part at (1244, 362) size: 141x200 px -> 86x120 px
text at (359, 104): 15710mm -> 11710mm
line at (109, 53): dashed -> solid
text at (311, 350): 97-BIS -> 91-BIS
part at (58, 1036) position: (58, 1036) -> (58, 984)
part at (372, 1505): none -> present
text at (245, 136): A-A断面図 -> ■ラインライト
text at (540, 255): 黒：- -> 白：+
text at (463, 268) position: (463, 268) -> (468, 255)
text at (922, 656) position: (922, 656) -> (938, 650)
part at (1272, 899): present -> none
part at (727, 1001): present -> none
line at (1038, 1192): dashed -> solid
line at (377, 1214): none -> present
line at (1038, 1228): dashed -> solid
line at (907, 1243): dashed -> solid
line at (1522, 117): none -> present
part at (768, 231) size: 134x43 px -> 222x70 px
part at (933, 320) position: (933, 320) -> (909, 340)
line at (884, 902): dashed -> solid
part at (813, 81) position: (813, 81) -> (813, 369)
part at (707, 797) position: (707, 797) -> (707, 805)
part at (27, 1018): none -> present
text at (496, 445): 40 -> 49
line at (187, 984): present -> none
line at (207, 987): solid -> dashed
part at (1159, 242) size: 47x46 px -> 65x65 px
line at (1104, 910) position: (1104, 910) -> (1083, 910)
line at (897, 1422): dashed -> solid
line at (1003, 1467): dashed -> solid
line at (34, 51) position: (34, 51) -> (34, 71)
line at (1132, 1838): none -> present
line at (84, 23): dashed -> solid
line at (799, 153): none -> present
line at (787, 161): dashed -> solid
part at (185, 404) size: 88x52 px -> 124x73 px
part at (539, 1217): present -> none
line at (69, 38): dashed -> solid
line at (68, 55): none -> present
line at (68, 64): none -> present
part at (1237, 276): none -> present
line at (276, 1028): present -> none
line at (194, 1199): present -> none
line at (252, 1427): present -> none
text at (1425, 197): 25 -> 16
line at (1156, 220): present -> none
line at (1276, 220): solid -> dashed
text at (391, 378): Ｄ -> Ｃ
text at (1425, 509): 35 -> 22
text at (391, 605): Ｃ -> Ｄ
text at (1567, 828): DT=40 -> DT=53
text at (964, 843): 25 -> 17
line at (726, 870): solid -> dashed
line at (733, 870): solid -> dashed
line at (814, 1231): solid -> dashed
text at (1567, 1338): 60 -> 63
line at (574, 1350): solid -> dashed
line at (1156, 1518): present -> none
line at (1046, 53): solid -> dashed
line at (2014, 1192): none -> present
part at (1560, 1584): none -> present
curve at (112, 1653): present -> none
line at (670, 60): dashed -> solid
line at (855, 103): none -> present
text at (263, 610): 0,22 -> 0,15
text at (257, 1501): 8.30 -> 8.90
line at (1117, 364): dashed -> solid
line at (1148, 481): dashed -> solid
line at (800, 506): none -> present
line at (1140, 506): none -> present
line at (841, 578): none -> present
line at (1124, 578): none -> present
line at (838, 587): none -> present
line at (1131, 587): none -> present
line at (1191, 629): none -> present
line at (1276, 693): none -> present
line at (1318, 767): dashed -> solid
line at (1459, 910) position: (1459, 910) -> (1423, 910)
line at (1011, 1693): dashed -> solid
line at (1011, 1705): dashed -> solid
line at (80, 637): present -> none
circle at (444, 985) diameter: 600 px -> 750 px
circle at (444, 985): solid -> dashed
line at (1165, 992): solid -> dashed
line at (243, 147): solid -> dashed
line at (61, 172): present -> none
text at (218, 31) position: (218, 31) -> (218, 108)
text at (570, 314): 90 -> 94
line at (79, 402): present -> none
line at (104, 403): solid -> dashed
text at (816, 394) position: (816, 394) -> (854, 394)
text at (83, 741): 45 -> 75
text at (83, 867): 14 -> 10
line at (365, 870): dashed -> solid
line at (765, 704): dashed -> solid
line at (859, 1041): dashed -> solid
━━━━━━━━
Rewrite every line of the material above with each "dashed" changed to "broken", leaving everything else unchanged.

part at (1244, 362) size: 141x200 px -> 86x120 px
text at (359, 104): 15710mm -> 11710mm
line at (109, 53): broken -> solid
text at (311, 350): 97-BIS -> 91-BIS
part at (58, 1036) position: (58, 1036) -> (58, 984)
part at (372, 1505): none -> present
text at (245, 136): A-A断面図 -> ■ラインライト
text at (540, 255): 黒：- -> 白：+
text at (463, 268) position: (463, 268) -> (468, 255)
text at (922, 656) position: (922, 656) -> (938, 650)
part at (1272, 899): present -> none
part at (727, 1001): present -> none
line at (1038, 1192): broken -> solid
line at (377, 1214): none -> present
line at (1038, 1228): broken -> solid
line at (907, 1243): broken -> solid
line at (1522, 117): none -> present
part at (768, 231) size: 134x43 px -> 222x70 px
part at (933, 320) position: (933, 320) -> (909, 340)
line at (884, 902): broken -> solid
part at (813, 81) position: (813, 81) -> (813, 369)
part at (707, 797) position: (707, 797) -> (707, 805)
part at (27, 1018): none -> present
text at (496, 445): 40 -> 49
line at (187, 984): present -> none
line at (207, 987): solid -> broken
part at (1159, 242) size: 47x46 px -> 65x65 px
line at (1104, 910) position: (1104, 910) -> (1083, 910)
line at (897, 1422): broken -> solid
line at (1003, 1467): broken -> solid
line at (34, 51) position: (34, 51) -> (34, 71)
line at (1132, 1838): none -> present
line at (84, 23): broken -> solid
line at (799, 153): none -> present
line at (787, 161): broken -> solid
part at (185, 404) size: 88x52 px -> 124x73 px
part at (539, 1217): present -> none
line at (69, 38): broken -> solid
line at (68, 55): none -> present
line at (68, 64): none -> present
part at (1237, 276): none -> present
line at (276, 1028): present -> none
line at (194, 1199): present -> none
line at (252, 1427): present -> none
text at (1425, 197): 25 -> 16
line at (1156, 220): present -> none
line at (1276, 220): solid -> broken
text at (391, 378): Ｄ -> Ｃ
text at (1425, 509): 35 -> 22
text at (391, 605): Ｃ -> Ｄ
text at (1567, 828): DT=40 -> DT=53
text at (964, 843): 25 -> 17
line at (726, 870): solid -> broken
line at (733, 870): solid -> broken
line at (814, 1231): solid -> broken
text at (1567, 1338): 60 -> 63
line at (574, 1350): solid -> broken
line at (1156, 1518): present -> none
line at (1046, 53): solid -> broken
line at (2014, 1192): none -> present
part at (1560, 1584): none -> present
curve at (112, 1653): present -> none
line at (670, 60): broken -> solid
line at (855, 103): none -> present
text at (263, 610): 0,22 -> 0,15
text at (257, 1501): 8.30 -> 8.90
line at (1117, 364): broken -> solid
line at (1148, 481): broken -> solid
line at (800, 506): none -> present
line at (1140, 506): none -> present
line at (841, 578): none -> present
line at (1124, 578): none -> present
line at (838, 587): none -> present
line at (1131, 587): none -> present
line at (1191, 629): none -> present
line at (1276, 693): none -> present
line at (1318, 767): broken -> solid
line at (1459, 910) position: (1459, 910) -> (1423, 910)
line at (1011, 1693): broken -> solid
line at (1011, 1705): broken -> solid
line at (80, 637): present -> none
circle at (444, 985) diameter: 600 px -> 750 px
circle at (444, 985): solid -> broken
line at (1165, 992): solid -> broken
line at (243, 147): solid -> broken
line at (61, 172): present -> none
text at (218, 31) position: (218, 31) -> (218, 108)
text at (570, 314): 90 -> 94
line at (79, 402): present -> none
line at (104, 403): solid -> broken
text at (816, 394) position: (816, 394) -> (854, 394)
text at (83, 741): 45 -> 75
text at (83, 867): 14 -> 10
line at (365, 870): broken -> solid
line at (765, 704): broken -> solid
line at (859, 1041): broken -> solid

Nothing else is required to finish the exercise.